Rolls-Royce’s Civil Aerospace division was the standout performer:

  • Revenue: £4.8 billion (up 17%)
  • Operating profit: £1.2 billion (vs £740 million in H1 2024)
  • Margin: Soared to 24.9%
  • Engine flying hours: 109% of 2019 levels
  • Shop visits: Increased by 12%, with large engine deliveries at 122 units

Jefferies analysts noted a “40% beat” on EBIT forecasts, with performance “already near the top end of mid-term guidance”.


Power Systems and Defence in Focus

  • Power Systems revenue rose 20% to £2.0 billion, with profit nearly doubling to £313 million, supported by demand from data centres and government contracts.
  • The Defence division remained steady, delivering £2.2 billion in revenue and £342 million in operating profit. Though flat year-on-year, last year’s figure included a one-off £180 million benefit.

What’s Next for Rolls-Royce?

The company cautioned that second-half results may be more modest due to:

  • Fewer one-off contract margin benefits
  • Increased investment in maintenance
  • Supply chain costs reducing free cash flow by up to £200 million

However, flying hours are still expected to grow to 110%–115% of pre-COVID levels, with 1,400–1,500 shop visits forecast. Long-term service agreements are also expanding.


Conclusion: Is Rolls-Royce Back in Top Gear?

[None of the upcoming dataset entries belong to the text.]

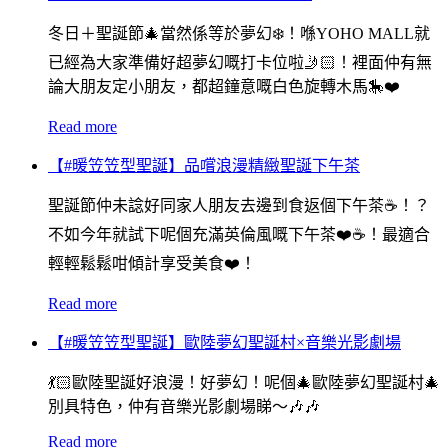
冬日＋聖誕節🎄當然係等於夢幻❄️！喺YOHO MALL就
已經為大家準備好超夢幻嘅打卡位啦🤳🏻！裡面仲有無
論大朋友定小朋友，都超鐘意嘅白色旋轉木馬🎠❤️
Read more
【#暖笠笠型聖誕】品嚐浪漫精緻聖誕下午茶
聖誕節仲未諗好同家人朋友去邊到食返個下午茶☕️！？
不如今年就試下呢個充滿英倫風嘅下午茶❤️☕️！最適合
輕輕鬆鬆咁傾計享受美食❤️！
Read more
【#暖笠笠型聖誕】歐陸夢幻聖誕村×音樂光影劇場
💃🏻歐陸聖誕好浪漫！好夢幻！呢個🎄歐陸夢幻聖誕村🎄
別具特色，仲有音樂光影劇場睇～🎶🎶
Read more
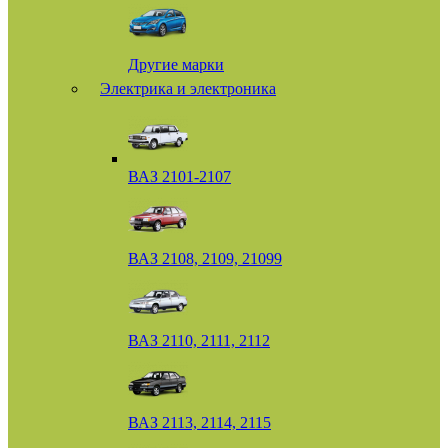
Другие марки
Электрика и электроника
ВАЗ 2101-2107
ВАЗ 2108, 2109, 21099
ВАЗ 2110, 2111, 2112
ВАЗ 2113, 2114, 2115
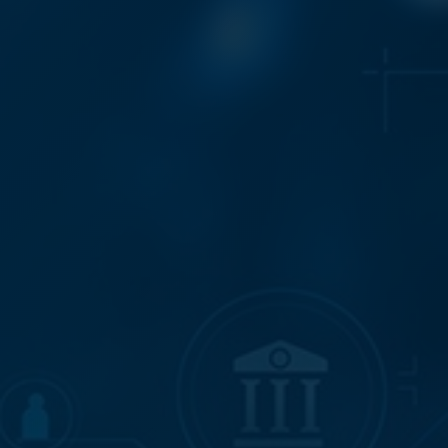
Áreas de atuação
NOTÍCIAS
Insights
CONTATO
Fale conosco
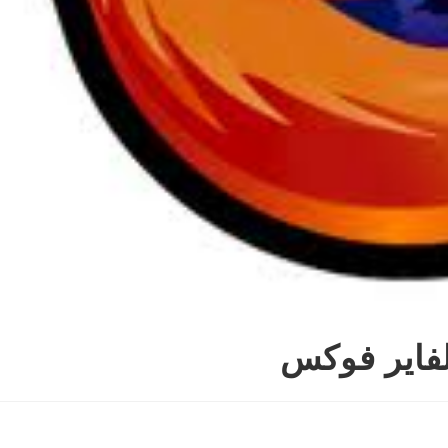
فاير فوكس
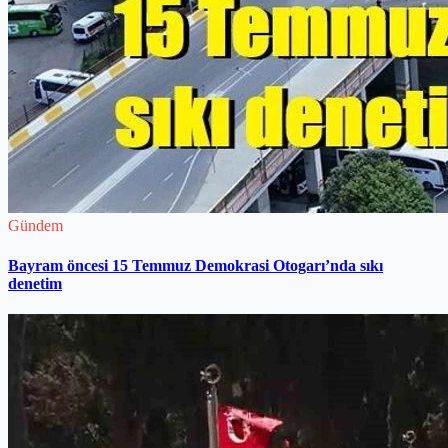
Gündem
Bayram öncesi 15 Temmuz Demokrasi Otogarı’nda sıkı
denetim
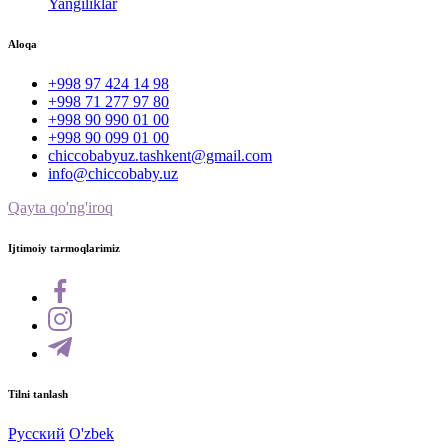
Yangiliklar
Aloqa
+998 97 424 14 98
+998 71 277 97 80
+998 90 990 01 00
+998 90 099 01 00
chiccobabyuz.tashkent@gmail.com
info@chiccobaby.uz
Qayta qo'ng'iroq
Ijtimoiy tarmoqlarimiz
Tilni tanlash
Русский
O'zbek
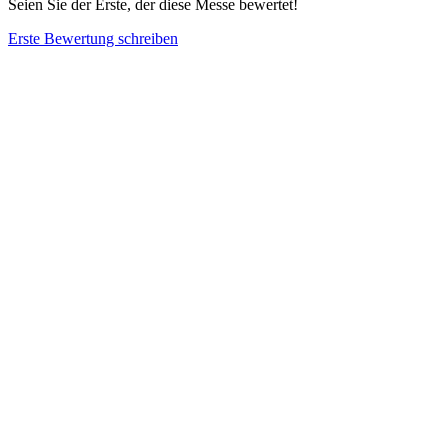
Seien Sie der Erste, der diese Messe bewertet!
Erste Bewertung schreiben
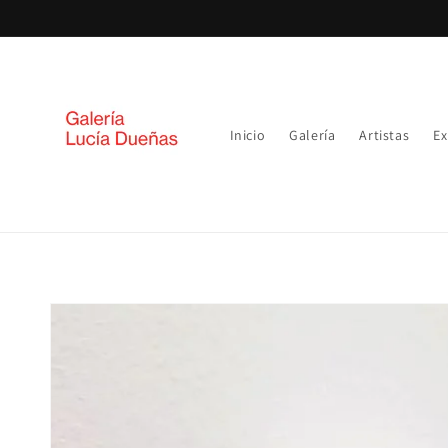
Ir
directamente
al contenido
Inicio
Galería
Artistas
Ex
Ir
directamente
a la
información
del producto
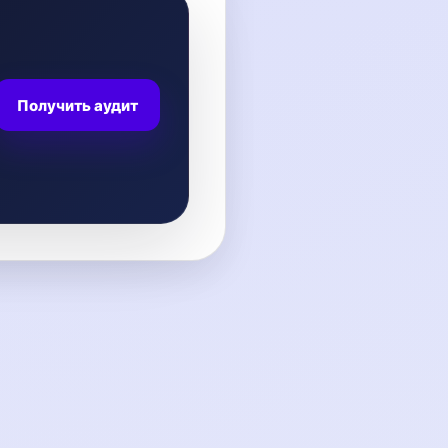
Получить аудит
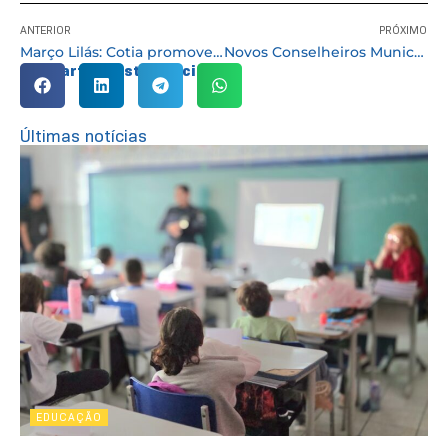
ANTERIOR
PRÓXIMO
Março Lilás: Cotia promove ações educativas sobre a saúde da mulher
Novos Conselheiros Municipais do Meio Ambiente e Agropecuária de Cotia tomaram posse
Compartilhe esta notícia:
Últimas notícias
EDUCAÇÃO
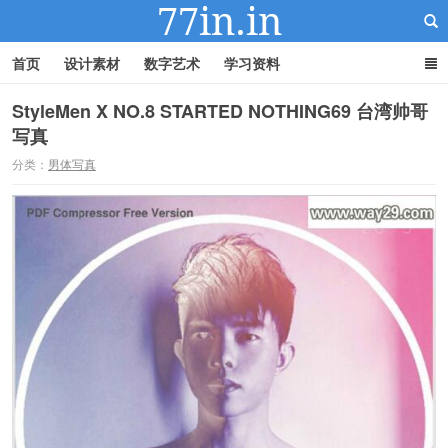
首页
设计素材
数字艺术
学习资料
StyleMen X NO.8 STARTED NOTHING69 台湾帅哥
写真
22IN-22素材站
分类：
男体写真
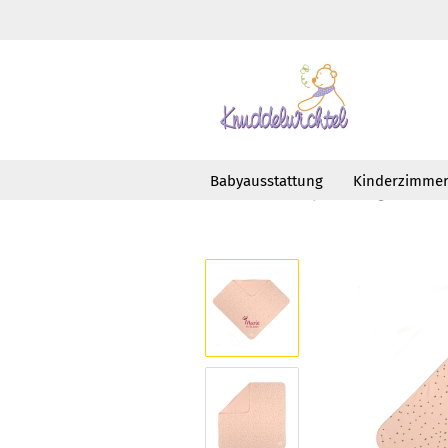
Babyausstattung
Kinderzimme
»
»
Startseite
Babyausstattung
Deck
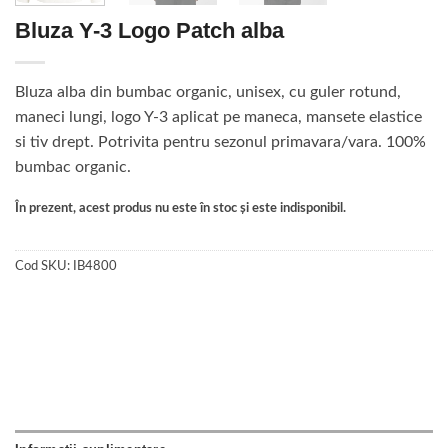
Bluza Y-3 Logo Patch alba
Bluza alba din bumbac organic, unisex, cu guler rotund,
maneci lungi, logo Y-3 aplicat pe maneca, mansete elastice
si tiv drept. Potrivita pentru sezonul primavara/vara. 100%
bumbac organic.
În prezent, acest produs nu este în stoc și este indisponibil.
Cod SKU:
IB4800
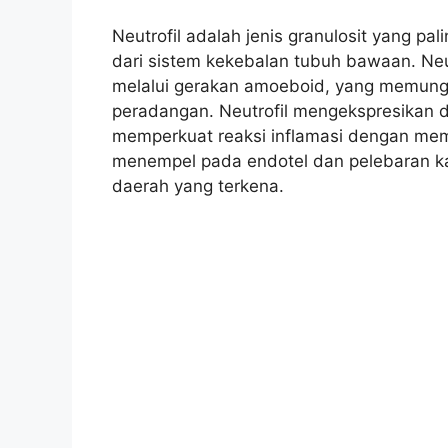
Neutrofil adalah jenis granulosit yang 
dari sistem kekebalan tubuh bawaan. Neu
melalui gerakan amoeboid, yang memungk
peradangan. Neutrofil mengekspresikan d
memperkuat reaksi inflamasi dengan membi
menempel pada endotel dan pelebaran kapi
daerah yang terkena.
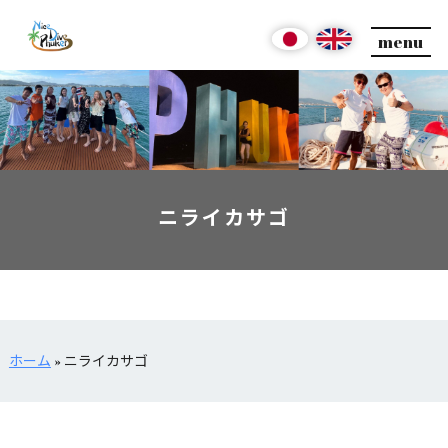
menu
ニライカサゴ
ホーム
»
ニライカサゴ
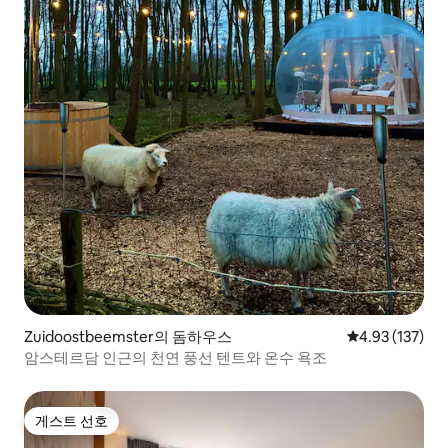
Zuidoostbeemster의 돔하우스
평점 4.93점(5
4.93 (137)
암스테르담 인근의 천연 풍선 텐트와 온수 욕조
게스트 선호
게스트 선호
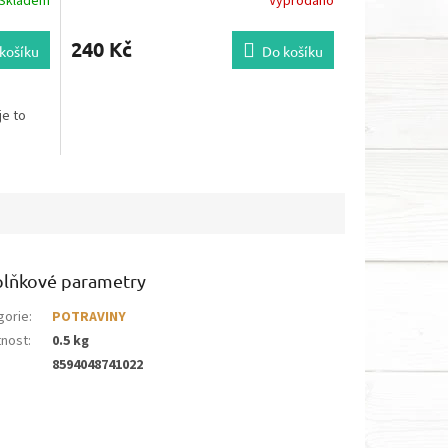
Skladem
Vyprodáno
240 Kč
košíku
Do košíku
je to
lňkové parametry
gorie
:
POTRAVINY
nost
:
0.5 kg
8594048741022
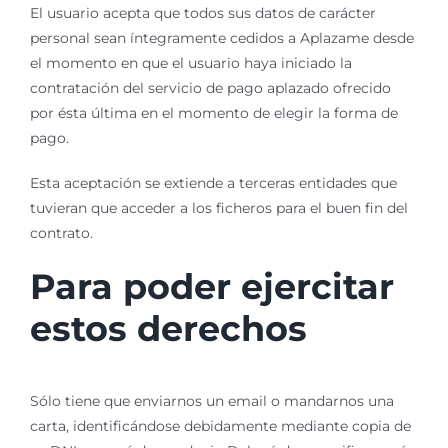
El usuario acepta que todos sus datos de carácter
personal sean íntegramente cedidos a Aplazame desde
el momento en que el usuario haya iniciado la
contratación del servicio de pago aplazado ofrecido
por ésta última en el momento de elegir la forma de
pago.
Esta aceptación se extiende a terceras entidades que
tuvieran que acceder a los ficheros para el buen fin del
contrato.
Para poder ejercitar
estos derechos
Sólo tiene que enviarnos un email o mandarnos una
carta, identificándose debidamente mediante copia de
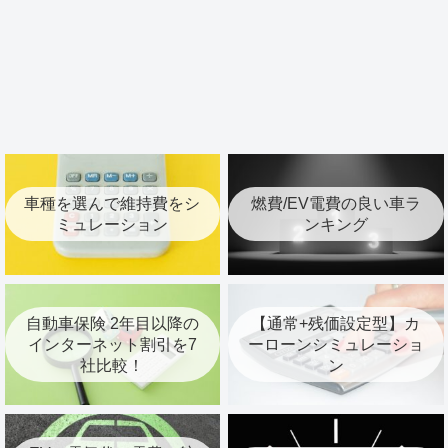
車種を選んで維持費をシ
燃費/EV電費の良い車ラ
ミュレーション
ンキング
自動車保険 2年目以降の
【通常+残価設定型】カ
インターネット割引を7
ーローンシミュレーショ
社比較！
ン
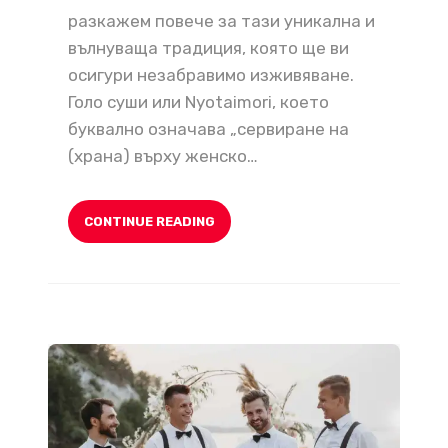
разкажем повече за тази уникална и
вълнуваща традиция, която ще ви
осигури незабравимо изживяване.
Голо суши или Nyotaimori, което
буквално означава „сервиране на
(храна) върху женско…
CONTINUE READING
Ергенско Парти в Парти Зала или Клуб: Идеи за Незабравимо Събитие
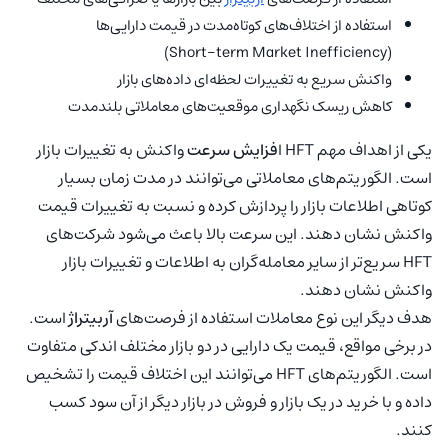
استفاده از اختلاف‌های کوتاه‌مدت در قیمت دارایی‌ها
(Short‑term Market Inefficiency)
واکنش سریع به تغییرات لحظه‌ای داده‌های بازار
کاهش ریسک نگهداری موقعیت‌های معاملاتی بلندمدت
یکی از اهداف مهم HFT ا
فزایش سرعت
واکنش به تغییرات بازار
است. الگوریتم‌های معاملاتی می‌توانند در مدت زمان بسیار
کوتاهی اطلاعات بازار را پردازش کرده و نسبت به تغییرات قیمت
واکنش نشان دهند. این سرعت بالا باعث می‌شود شرکت‌های
HFT سریع‌تر از سایر معامله‌گران به اطلاعات و تغییرات بازار
واکنش نشان دهند.
هدف دیگر این نوع معاملات استفاده از فرصت‌های
آربیتراژ
است.
در برخی مواقع، قیمت یک دارایی در دو بازار مختلف اندکی متفاوت
است. الگوریتم‌های HFT می‌توانند این اختلاف قیمت را تشخیص
داده و با خرید در یک بازار و فروش در بازار دیگر از آن سود کسب
کنند.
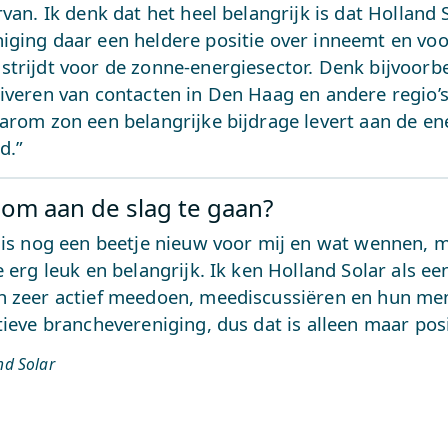
rvan. Ik denk dat het heel belangrijk is dat Holland 
iging daar een heldere positie over inneemt en voo
strijdt voor de zonne-energiesector. Denk bijvoorb
iveren van contacten in Den Haag en andere regio’s
aarom zon een belangrijke bijdrage levert aan de e
d.”
 om aan de slag te gaan?
 is nog een beetje nieuw voor mij en wat wennen, m
e erg leuk en belangrijk. Ik ken Holland Solar als ee
n zeer actief meedoen, meediscussiëren en hun men
tieve branchevereniging, dus dat is alleen maar posi
and Solar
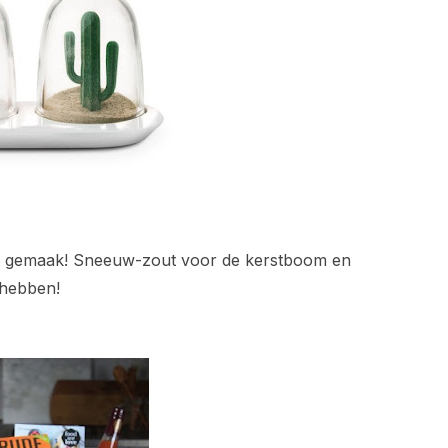
ooit gemaak! Sneeuw-zout voor de kerstboom en
.hebben!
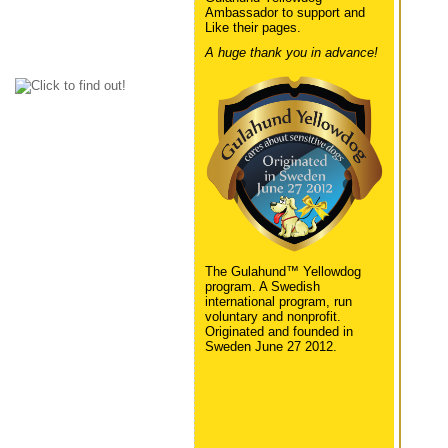
Ambassador to support and
Like their pages.
A huge thank you in advance!
The Gulahund™ Yellowdog
program. A Swedish
international program, run
voluntary and nonprofit.
Originated and founded in
Sweden June 27 2012.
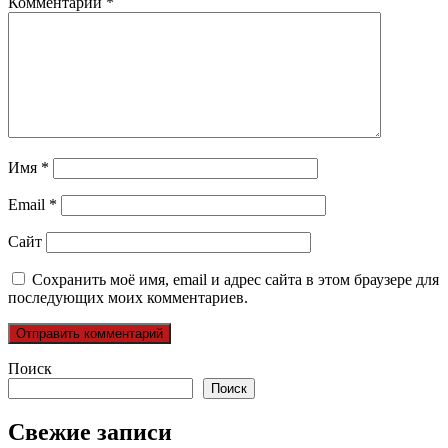
Комментарий
*
Имя
*
Email
*
Сайт
Сохранить моё имя, email и адрес сайта в этом браузере для
последующих моих комментариев.
Поиск
Поиск
Свежие записи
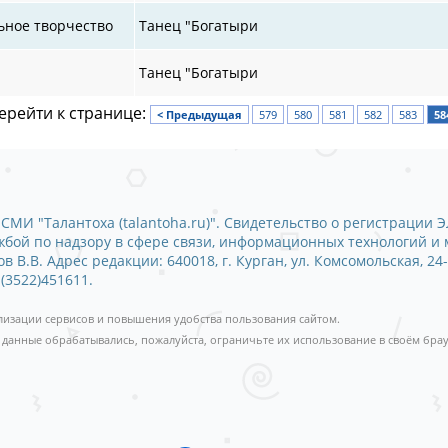
ьное творчество
Танец "Богатыри
Танец "Богатыри
ерейти к странице:
< Предыдущая
579
580
581
582
583
58
СМИ "Талантоха (talantoha.ru)". Свидетельство о регистрации Э
ужбой по надзору в сфере связи, информационных технологий и
 В.В. Адрес редакции: 640018, г. Курган, ул. Комсомольская, 24-
 (3522)451611.
ализации сервисов и повышения удобства пользования сайтом.
 данные обрабатывались, пожалуйста, ограничьте их использование в своём брау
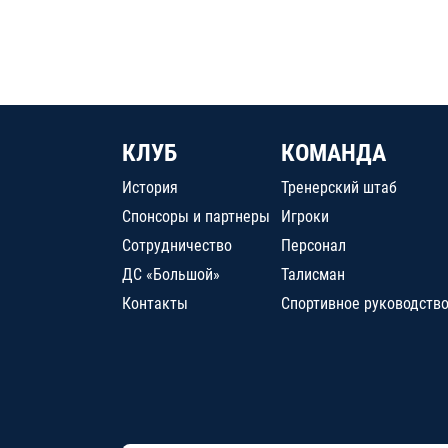
КЛУБ
КОМАНДА
История
Тренерский штаб
Спонсоры и партнеры
Игроки
Сотрудничество
Персонал
ДС «Большой»
Талисман
Контакты
Спортивное руководств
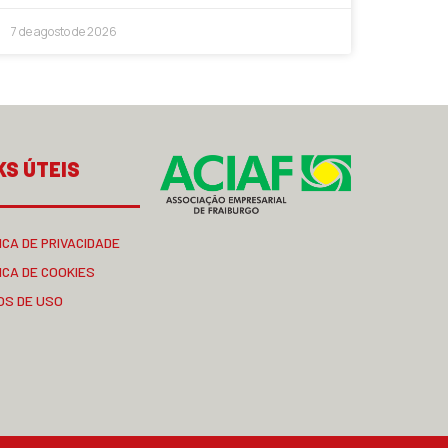
7 de agosto de 2026
KS ÚTEIS
ICA DE PRIVACIDADE
ICA DE COOKIES
OS DE USO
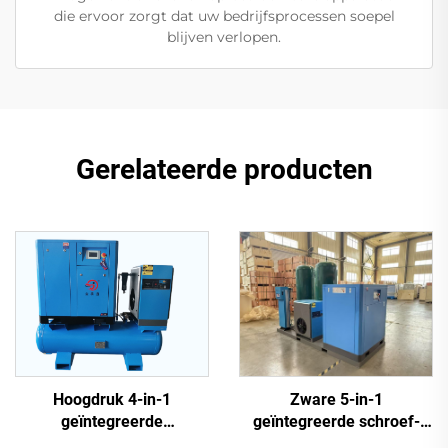
die ervoor zorgt dat uw bedrijfsprocessen soepel
blijven verlopen.
Gerelateerde producten
Zware 5-in-1
Hoogdruk 4-in-1
geïntegreerde schroef-
geïntegreerde
luchtcompressor voor
schroefluchtcompressor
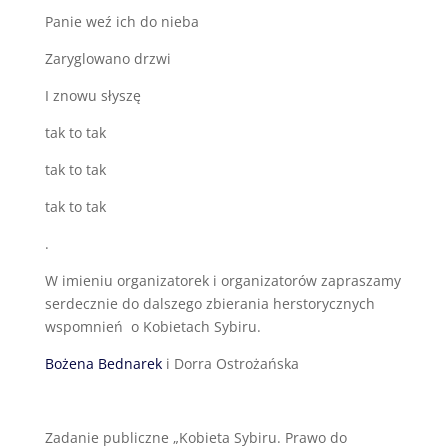
Panie weź ich do nieba
Zaryglowano drzwi
I znowu słyszę
tak to tak
tak to tak
tak to tak
.
W imieniu organizatorek i organizatorów zapraszamy
serdecznie do dalszego zbierania herstorycznych
wspomnień o Kobietach Sybiru.
Bożena Bednarek
i Dorra Ostrożańska
Zadanie publiczne „Kobieta Sybiru. Prawo do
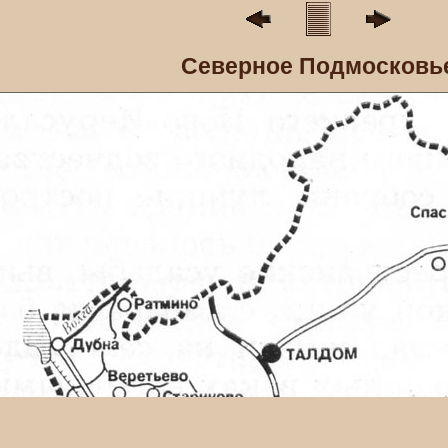
Северное Подмосковь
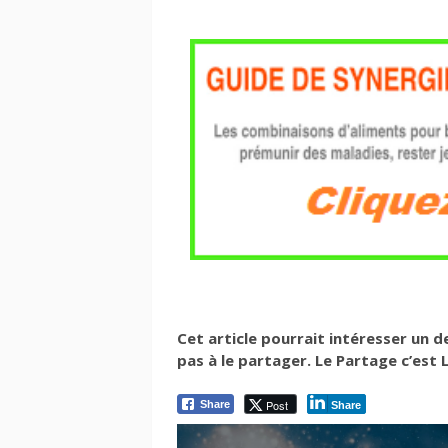
Cet article pourrait intéresser un 
pas à le partager. Le Partage c’est La
Post
Share
Share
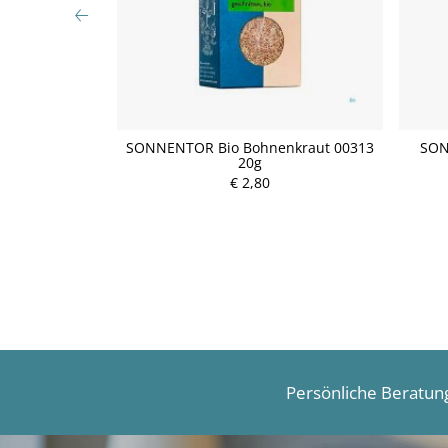
OR
SONNENTOR Bio Bohnenkraut 00313
SON
ung Bio Glück
20g
9 35g
€ 2,80
P
r
e
i
s
Persönliche Beratun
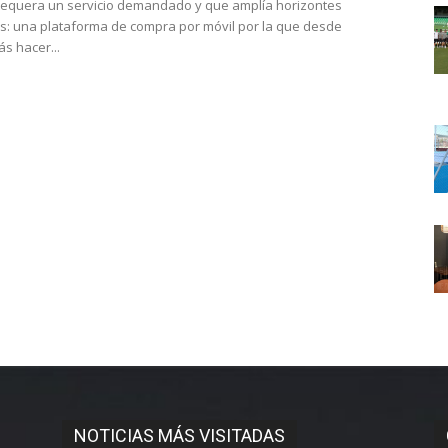
tequera un servicio demandado y que amplía horizontes
s: una plataforma de compra por móvil por la que desde
s hacer...
NOTICIAS MÁS VISITADAS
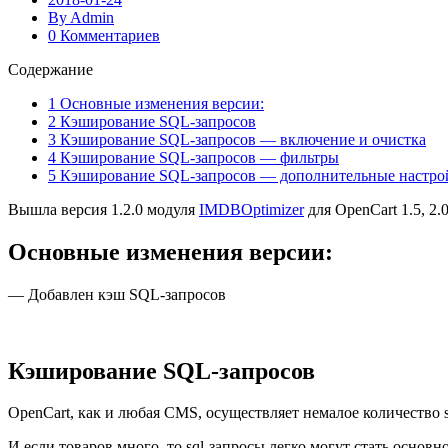
By Admin
0 Комментариев
Содержание
1
Основные изменения версии:
2
Кэширование SQL-запросов
3
Кэширование SQL-запросов — включение и очистка
4
Кэширование SQL-запросов — фильтры
5
Кэширование SQL-запросов — дополнительные настро
Вышла версия 1.2.0 модуля
IMDBOptimizer
для OpenCart 1.5, 2.0
Основные изменения версии:
— Добавлен кэш SQL-запросов
Кэширование SQL-запросов
OpenCart, как и любая CMS, осуществляет немалое количество sq
И если товаров много, то sql-запросы легко могут стать основн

Rolls-Royce is showing clear signs of a powerful resurgence, with its Civil Aerospace division firing on all cylinders and strong cash generation fuelling dividends and share buybacks. While some challenges remain in the second half—particularly cost pressures and flat defence growth—the overall outlook is encouraging.

For investors, the upgraded forecast, surging margins and bullish sentiment suggest Rolls-Royce could be set for a sustained run. With global air travel recovering, and demand for energy and defence solutions remaining robust, this British engineering icon may just be entering a new growth chapter.